At a glance
There is a rising incidence and prevalence of diabetes mellitus. About 50% of people with diabetes mellitus are unaware of their condition. Patients with diabetes have a higher risk of cardiovascular disease. Patients with diabetes have a higher perioperative risk. They are more likely because of their disease to require surgery and those undergoing surgery are likely to be less well controlled and to have complications from their diabetes.
Hazards and challenges of diabetes mellitus
Patients with diabetes mellitus are at risk of the complications of the disease. It is worth considering these in outline when considering how best to care for patients with diabetes undergoing surgery.
Perioperative risks and complications of diabetes mellitus
It is important in assessing risk of complications in patients with diabetes undergoing surgery to consider the specific type of surgery and anaesthetic technique. There is evidence for higher risk in those with diabetes undergoing surgery.
However, the following risks and observations are worth considering in patients with diabetes undergoing surgery:
Myocardial infarction postoperatively (may be silent, has a greater mortality). There is an increased risk of postoperative acute myocardial infarction for people with diabetes. The myocardial infarction may be silent (no obvious symptoms) and has a greater overall mortality for people with diabetes.

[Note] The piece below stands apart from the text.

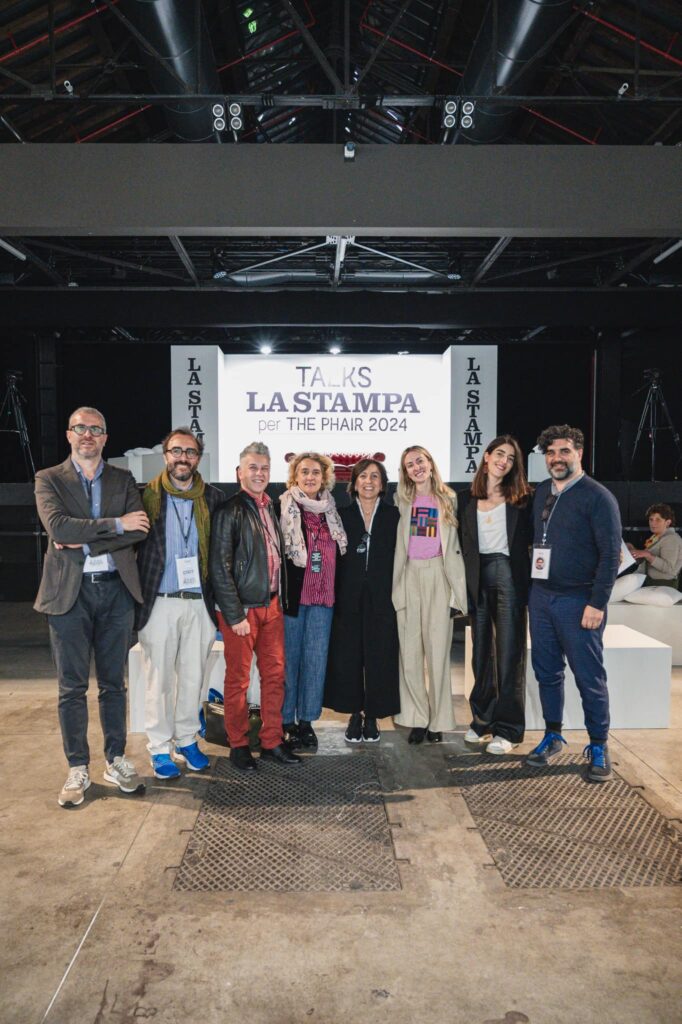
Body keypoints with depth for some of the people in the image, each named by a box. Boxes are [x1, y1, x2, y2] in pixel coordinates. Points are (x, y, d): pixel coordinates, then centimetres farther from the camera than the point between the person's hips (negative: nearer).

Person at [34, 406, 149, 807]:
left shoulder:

Patients with diabetes mellitus undergoing percutaneous coronary intervention (PCI) are at increased risk for adverse outcomes.

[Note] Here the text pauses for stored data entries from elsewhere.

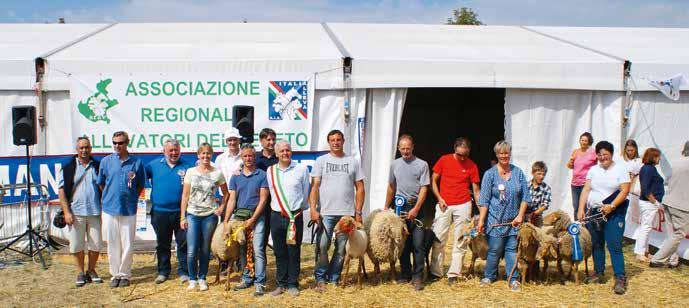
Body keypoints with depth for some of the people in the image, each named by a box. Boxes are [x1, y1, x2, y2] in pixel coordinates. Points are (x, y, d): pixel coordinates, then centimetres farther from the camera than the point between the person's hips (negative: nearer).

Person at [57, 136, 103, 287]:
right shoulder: (68, 168, 2)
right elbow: (61, 191, 0)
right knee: (77, 245, 4)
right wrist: (66, 212, -8)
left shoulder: (97, 166, 8)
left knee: (96, 244, 5)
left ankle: (91, 271, 22)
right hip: (76, 212, -1)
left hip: (95, 212, 2)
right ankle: (81, 272, 18)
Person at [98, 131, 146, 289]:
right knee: (112, 244, 7)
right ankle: (115, 274, 19)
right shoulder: (106, 161, 3)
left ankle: (124, 274, 16)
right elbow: (100, 183, 14)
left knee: (127, 245, 3)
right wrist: (108, 198, 9)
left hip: (129, 210, -1)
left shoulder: (136, 162, 0)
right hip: (110, 209, 1)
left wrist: (131, 199, 3)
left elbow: (141, 185, 9)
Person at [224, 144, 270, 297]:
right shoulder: (235, 177, 10)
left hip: (257, 216, -4)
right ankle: (247, 278, 22)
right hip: (239, 215, 4)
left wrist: (252, 219, -11)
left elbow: (263, 200, -5)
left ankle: (260, 283, -8)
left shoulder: (262, 175, 0)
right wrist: (226, 221, 0)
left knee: (258, 250, -10)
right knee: (242, 250, 10)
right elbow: (232, 200, 8)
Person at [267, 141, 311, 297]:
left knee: (294, 252, 2)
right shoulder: (270, 171, 7)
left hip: (295, 215, -2)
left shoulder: (302, 169, -1)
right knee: (279, 252, 8)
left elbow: (305, 192, 9)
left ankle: (292, 284, 12)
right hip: (276, 216, 3)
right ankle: (281, 284, 18)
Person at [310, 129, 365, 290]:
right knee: (322, 246, -6)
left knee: (341, 249, 5)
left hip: (347, 213, 2)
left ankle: (333, 279, 17)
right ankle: (320, 278, 9)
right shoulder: (321, 161, 7)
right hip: (325, 212, -1)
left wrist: (358, 212, 2)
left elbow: (360, 188, 10)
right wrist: (313, 208, -11)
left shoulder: (353, 162, 10)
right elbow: (314, 186, 1)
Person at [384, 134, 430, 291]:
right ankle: (405, 274, 19)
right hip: (400, 207, 4)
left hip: (416, 208, -4)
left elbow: (423, 189, -6)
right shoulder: (395, 164, 11)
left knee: (418, 244, -6)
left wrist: (416, 209, -15)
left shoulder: (422, 165, -2)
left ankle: (417, 278, -1)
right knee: (402, 244, 8)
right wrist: (386, 207, 19)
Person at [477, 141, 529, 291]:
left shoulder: (518, 172, 6)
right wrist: (481, 220, -8)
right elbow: (484, 200, -4)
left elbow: (525, 197, 7)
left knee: (512, 249, 5)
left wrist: (520, 215, -2)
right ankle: (489, 276, 20)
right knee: (494, 250, 2)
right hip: (495, 220, -2)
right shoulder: (490, 174, -2)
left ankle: (513, 279, 15)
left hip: (513, 220, 2)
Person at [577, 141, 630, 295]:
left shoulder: (621, 169, -3)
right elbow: (586, 190, 4)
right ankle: (598, 273, 26)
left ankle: (620, 278, -6)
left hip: (613, 214, -5)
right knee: (596, 244, 13)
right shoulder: (593, 170, 9)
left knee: (614, 246, -9)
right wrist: (581, 208, -7)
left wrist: (611, 206, -20)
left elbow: (625, 191, -10)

Cardiac arrest as a consequence of autonomic neuropathy.
Patients with diabetes and chronic kidney disease (diabetic nephropathy) have a worse outcome (complications and mortality) even accounting for the increased risk of associated conditions (hypertension, peripheral vascular disease).

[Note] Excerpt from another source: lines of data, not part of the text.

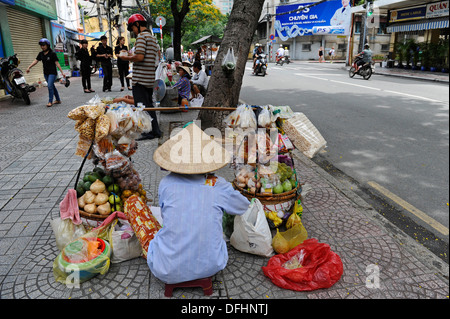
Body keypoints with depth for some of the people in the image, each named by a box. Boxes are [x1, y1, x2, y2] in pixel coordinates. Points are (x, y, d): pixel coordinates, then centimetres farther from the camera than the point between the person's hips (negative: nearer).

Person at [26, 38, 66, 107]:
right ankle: (58, 100, 20)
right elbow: (35, 61, 8)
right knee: (52, 86, 11)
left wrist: (62, 72, -15)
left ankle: (50, 101, -5)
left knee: (50, 86, -14)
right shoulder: (41, 54, 7)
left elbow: (57, 63, -11)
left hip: (52, 73, -6)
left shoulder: (52, 53, -9)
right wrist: (29, 67, 1)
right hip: (46, 73, 6)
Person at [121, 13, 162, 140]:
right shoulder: (152, 37, 19)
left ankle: (148, 132, 1)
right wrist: (132, 56, 17)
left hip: (140, 78, -9)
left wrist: (127, 58, -5)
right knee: (149, 105, 15)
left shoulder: (142, 36, -10)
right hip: (150, 78, 9)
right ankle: (155, 131, 20)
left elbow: (140, 57, -21)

Stroke. This is consistent with the generally increased risk in diabetes mellitus, although again the surgical procedure and other risk factors for stroke (for example, smoking, anaesthetic technique) are important.
Problems with lower limb ischaemia. This is consistent with high incidence of peripheral vascular disease.
Heel pressure sores, particularly with peripheral neuropathy. Postoperative wound infection.
Other infections such as chest and urinary infections are more common in those with diabetes. Tuberculosis can occur particularly in elderly patients with diabetes.
Disruption and worsening of control of diabetes (for example, from the stress of surgery, lack of oral intake, postoperative vomiting, etc).
Poor perioperative control of diabetes is associated with unfavorable outcomes.
Poor intraoperative blood glucose control is associated with worse outcome after cardiac surgery in patients with diabetes.
Diabetes mellitus is a risk factor for prolonged intensive care after cardiac surgery.
Pre-surgical estimation of the patient with diabetes
Ensure that diabetes and comorbidities are optimally managed before the procedure.
Establish history of the patient’s diabetes and the state of their control of the diabetes.
To look for complications of diabetes mellitus.
To establish the safest method of anaesthesia and surgery.
It is apparent from a review of the risks of surgery associated with diabetes mellitus that the assessment and reduction of risk require an individual assessment of the particular patient and the surgery being undertaken.
Choice of anaesthetic
Local or general anaesthesia can be used.
Local anaesthesia: Reduces the stress response.
Hypoglycaemia readily detectable with the patient awake.
Postoperative nausea reduced.
Easy postoperative control of diabetes.
Guidance before surgery
Adults with diabetes, going for an operation and other elective procedures need to be provided guidance just before the same so that they do not face any psychological crisis.
In general, emergency or non-elective cases must have blood glucose controlled with insulin, glucose and potassium infusions as above with special attention being given to rehydration before surgery.
Diabetic Ketoacidosis This can present as abdominal pain and vomiting, with the vomiting usually preceding the pain (unlike in the acute abdomen when pain usually precedes vomiting). If diabetic ketoacidosis does not respond to treatment, it should be remembered that the acute abdomen may have triggered diabetic ketoacidosis.
Anaesthesia and surgery in diabetic ketoacidosis are hazardous but occasionally required (eg, for perforated diverticular abscess). For example, there is a risk of cerebral oedema (resulting from swings in serum osmolarity) and the effects of acidosis on ventilation can cause problems.
Hyperosmolar non-Ketotic Diabetic Coma: These patients rarely require surgery but, if required, it ishigh-risk. Heparinisation is usually required.
Lactic acidosis should be suspected when there is acidosis but no ketosis. It can be caused by the effects of biguanides but occurs also in septicaemia, pancreatitis, liver failure and chronic kidney disease.